10 Responses Post a comment
  1. February 24, 2011

    Este es un claro ejemplo de una etapa de la historia peruana en la que los derechos humanos fueron atropellados al maximo en nombre de la lucha en contra del terrorismo por un ex presidente que el dia de hoy esta enjuiciado y preso asi como las personas que un dia victoriosamente salio a las calles a proclamar su captura.. esto nos demuestra lo injusto que fue nuestro pais con quienes lucharon tal vez sin saverlo por derechos que consideraban justos deacuerdo a su punto de vista a un punto de vista el cual no se conocia nadie sabia la realidad de los poblados alejados de Lima que no tenian comida,trabajo o derechos civiles como de los que gozabamos los que tuvimos la suerte de vivir en la capital en aquellosa anos… desconocimos de la realidad de nuestro pais por muchos anos y tuvimos que pasar por situaciones extremas en lima para llegar a la conclusion que habian otros hombres y mujeres viviendo en condiciones infrahumanas y desesperados por ser considerados e incluidos dentro de la sociedad con igualdad.

  2. February 27, 2011

    Fujimori was effective, I guess, but like all other effective leaders, that comes with an iron fist.

  3. February 27, 2011

    This didn’t get much press I think, but the siege itself was similar to what Mishima did in Tokyo. Interesting read. Thanks for participating in the blog matsuri.

  4. September 26, 2011

    Wow, what an interesting piece of history. I can see that it would be a bit controversial, though, as you mention.

  5. October 14, 2011

    Wow indeed- that was a really good (researched) post. Loved it… as much as such a grisly tale can be liked.
    Cheers!

  6. Manolo permalink
    May 5, 2012

    Once it said Marxist Revolutionary Group for describing the MRTA I stopped reading the article…it should’ve start with …the Terrorist Group…then I would’ve continue.

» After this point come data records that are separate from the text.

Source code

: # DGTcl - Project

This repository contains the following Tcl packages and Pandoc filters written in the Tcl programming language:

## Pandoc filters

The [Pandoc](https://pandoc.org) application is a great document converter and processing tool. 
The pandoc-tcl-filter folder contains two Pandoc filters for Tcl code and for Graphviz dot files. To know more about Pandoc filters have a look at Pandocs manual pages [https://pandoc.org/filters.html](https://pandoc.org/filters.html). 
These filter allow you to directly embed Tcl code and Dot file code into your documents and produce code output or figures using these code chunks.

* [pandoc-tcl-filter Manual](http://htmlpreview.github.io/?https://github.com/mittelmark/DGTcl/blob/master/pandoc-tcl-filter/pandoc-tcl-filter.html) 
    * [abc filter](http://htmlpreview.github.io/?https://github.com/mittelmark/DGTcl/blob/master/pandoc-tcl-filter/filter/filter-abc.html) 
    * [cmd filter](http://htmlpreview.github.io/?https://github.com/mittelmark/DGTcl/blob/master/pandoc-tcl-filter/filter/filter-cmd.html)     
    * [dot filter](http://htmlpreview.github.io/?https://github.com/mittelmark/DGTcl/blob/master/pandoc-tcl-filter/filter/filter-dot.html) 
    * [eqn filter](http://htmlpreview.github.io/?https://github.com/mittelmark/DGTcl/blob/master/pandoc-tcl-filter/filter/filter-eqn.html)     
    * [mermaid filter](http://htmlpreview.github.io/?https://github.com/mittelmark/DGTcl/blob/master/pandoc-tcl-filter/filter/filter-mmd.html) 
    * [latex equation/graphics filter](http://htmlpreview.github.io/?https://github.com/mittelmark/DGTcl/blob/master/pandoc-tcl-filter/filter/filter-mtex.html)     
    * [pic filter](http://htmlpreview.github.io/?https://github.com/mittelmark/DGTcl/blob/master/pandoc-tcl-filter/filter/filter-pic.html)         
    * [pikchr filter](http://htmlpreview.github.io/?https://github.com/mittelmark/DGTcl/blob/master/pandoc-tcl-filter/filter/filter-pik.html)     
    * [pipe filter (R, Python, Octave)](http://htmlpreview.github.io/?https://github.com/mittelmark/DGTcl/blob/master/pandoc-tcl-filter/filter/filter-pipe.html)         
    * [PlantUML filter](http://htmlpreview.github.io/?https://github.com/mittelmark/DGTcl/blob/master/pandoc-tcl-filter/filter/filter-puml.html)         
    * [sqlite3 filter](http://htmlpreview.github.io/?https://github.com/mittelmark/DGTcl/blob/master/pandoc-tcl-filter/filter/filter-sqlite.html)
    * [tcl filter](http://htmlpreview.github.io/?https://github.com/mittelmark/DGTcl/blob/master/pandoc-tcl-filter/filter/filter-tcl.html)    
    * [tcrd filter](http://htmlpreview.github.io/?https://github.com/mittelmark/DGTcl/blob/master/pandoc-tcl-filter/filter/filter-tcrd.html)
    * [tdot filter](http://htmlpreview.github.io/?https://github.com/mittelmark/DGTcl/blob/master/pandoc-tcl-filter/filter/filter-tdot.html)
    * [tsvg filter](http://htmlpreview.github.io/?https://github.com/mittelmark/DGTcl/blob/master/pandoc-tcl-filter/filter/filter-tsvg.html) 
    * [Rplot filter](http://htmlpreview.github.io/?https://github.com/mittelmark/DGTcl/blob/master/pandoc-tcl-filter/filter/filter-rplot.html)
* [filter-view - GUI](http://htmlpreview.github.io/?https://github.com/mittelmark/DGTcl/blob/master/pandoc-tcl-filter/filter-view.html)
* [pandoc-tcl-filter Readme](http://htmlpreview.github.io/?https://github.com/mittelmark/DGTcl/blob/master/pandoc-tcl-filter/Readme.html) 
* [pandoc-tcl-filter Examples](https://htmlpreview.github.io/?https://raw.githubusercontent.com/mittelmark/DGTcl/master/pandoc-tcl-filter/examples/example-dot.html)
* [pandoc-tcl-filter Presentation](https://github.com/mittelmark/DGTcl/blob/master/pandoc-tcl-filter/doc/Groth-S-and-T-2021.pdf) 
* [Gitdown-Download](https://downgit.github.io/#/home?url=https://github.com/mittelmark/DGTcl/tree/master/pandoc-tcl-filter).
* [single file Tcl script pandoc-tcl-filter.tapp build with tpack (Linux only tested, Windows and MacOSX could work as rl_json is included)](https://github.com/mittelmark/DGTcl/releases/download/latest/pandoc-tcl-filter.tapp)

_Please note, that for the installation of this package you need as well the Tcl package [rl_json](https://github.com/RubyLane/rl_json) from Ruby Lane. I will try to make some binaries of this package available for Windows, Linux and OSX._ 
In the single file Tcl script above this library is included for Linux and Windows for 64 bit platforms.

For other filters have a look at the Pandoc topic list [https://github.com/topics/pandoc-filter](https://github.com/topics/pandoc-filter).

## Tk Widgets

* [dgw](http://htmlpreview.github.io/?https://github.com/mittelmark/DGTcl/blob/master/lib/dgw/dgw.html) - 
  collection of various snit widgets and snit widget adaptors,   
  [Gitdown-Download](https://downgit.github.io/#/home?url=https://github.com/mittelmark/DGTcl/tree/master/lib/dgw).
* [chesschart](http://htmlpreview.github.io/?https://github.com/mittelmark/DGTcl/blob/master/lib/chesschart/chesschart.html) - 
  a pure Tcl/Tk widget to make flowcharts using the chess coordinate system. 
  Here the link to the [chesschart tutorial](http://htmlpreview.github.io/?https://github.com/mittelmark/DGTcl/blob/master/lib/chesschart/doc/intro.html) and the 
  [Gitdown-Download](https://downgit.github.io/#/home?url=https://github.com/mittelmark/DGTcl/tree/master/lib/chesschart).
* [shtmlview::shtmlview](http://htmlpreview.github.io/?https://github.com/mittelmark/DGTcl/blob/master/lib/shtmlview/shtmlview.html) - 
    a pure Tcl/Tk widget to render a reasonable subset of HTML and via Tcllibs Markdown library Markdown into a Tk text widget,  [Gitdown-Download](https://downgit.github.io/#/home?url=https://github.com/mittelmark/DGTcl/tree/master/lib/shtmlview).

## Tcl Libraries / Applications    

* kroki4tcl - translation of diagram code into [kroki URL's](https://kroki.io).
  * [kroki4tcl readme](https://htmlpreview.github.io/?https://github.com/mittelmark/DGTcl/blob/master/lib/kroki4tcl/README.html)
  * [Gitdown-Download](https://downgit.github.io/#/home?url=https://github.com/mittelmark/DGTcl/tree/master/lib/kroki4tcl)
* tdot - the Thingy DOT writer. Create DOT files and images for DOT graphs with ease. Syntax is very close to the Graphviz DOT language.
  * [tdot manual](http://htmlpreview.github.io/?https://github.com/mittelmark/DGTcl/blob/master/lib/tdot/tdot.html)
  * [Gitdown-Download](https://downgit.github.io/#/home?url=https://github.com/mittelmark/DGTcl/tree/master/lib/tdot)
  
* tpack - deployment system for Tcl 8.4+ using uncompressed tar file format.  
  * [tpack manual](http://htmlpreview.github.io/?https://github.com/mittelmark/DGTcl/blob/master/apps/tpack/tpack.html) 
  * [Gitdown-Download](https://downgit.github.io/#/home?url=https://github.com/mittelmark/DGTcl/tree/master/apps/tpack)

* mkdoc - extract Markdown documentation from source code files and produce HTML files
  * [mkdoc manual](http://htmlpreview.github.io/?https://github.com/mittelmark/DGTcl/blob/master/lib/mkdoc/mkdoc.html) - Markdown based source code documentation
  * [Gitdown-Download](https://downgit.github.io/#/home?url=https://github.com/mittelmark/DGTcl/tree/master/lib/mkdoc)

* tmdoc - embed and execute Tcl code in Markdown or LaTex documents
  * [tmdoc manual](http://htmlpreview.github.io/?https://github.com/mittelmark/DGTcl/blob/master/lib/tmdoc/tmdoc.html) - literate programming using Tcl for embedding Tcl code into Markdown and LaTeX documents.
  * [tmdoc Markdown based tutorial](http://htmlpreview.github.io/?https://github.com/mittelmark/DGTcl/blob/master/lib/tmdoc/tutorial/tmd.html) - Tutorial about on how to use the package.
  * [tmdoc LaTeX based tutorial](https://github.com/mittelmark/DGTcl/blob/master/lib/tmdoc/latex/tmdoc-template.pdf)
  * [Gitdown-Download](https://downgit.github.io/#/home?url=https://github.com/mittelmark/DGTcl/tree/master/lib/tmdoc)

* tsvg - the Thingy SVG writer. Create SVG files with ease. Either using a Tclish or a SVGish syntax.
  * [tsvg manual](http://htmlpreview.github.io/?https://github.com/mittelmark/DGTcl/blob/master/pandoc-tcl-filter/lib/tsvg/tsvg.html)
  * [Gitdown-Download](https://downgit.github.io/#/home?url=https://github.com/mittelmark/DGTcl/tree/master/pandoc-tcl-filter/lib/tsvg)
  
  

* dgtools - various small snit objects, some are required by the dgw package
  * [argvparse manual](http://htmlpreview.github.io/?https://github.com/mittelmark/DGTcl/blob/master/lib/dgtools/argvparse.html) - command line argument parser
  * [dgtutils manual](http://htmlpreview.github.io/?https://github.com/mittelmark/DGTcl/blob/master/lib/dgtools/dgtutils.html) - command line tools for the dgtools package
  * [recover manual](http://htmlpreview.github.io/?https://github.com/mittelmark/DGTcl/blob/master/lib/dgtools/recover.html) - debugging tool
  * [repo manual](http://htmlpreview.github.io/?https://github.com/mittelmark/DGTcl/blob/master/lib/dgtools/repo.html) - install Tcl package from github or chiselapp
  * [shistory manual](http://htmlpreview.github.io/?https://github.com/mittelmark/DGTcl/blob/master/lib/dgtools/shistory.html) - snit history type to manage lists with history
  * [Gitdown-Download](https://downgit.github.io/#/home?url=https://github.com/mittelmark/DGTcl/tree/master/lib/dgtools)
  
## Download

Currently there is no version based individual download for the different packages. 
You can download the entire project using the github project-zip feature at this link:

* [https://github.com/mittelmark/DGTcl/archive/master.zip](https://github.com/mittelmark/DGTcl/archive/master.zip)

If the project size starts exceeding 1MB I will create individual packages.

    The action (the hostage taking) was the last of this Terrorist Group.

  7. April 6, 2013

    I was there. Along with 7 other Americans, I was taken hostage by the MRTA along with the other guests at Ambassador Aoki’s residence on December 17, 1996. All of the Americans were released 5 days later. Ambassador Aoki was a true hero as was Foreign Minister Tudela. They argued with the MRTA for humane treatment of the hostages. I will never forget the two of them on the staircase the night of December 22nd when most of the hostages were released — just before we left, Foreign Minister Tudela looked at us and said, “Feliz Navidad!” — Merry Christmas.

    I also remember the first night when “El Arabe” — Rolli Rojas stood on the same staircase and began reading out names from the invitation list in order to separate the hostages. I was called upstairs and began five days in Room F with other diplomats. The room had been the Aoki’s breakfast room and I found a spot under a table in the corner and lay there on the floor.

  8. Walter Lewelt permalink
    October 26, 2014

    It happened the same day I landed in Lima. I was picked up by family member and on purpose driven as close as possible to the embassy surrounded by soldiers and tanks. That place was on our way home. Next months went on reading the daily news. Public was rather disappointed in , what happened to look like complete lack of action. We did not know that during that time a perfect copy of the buildings was erected in the military base and special commando was training daily (often in total darkness) so at the end they new every inch of those buildings. I think it was an unprecedented action. Those that are upset by the fact that all the terrorists were killed, probably would think differently if they were among the hostages.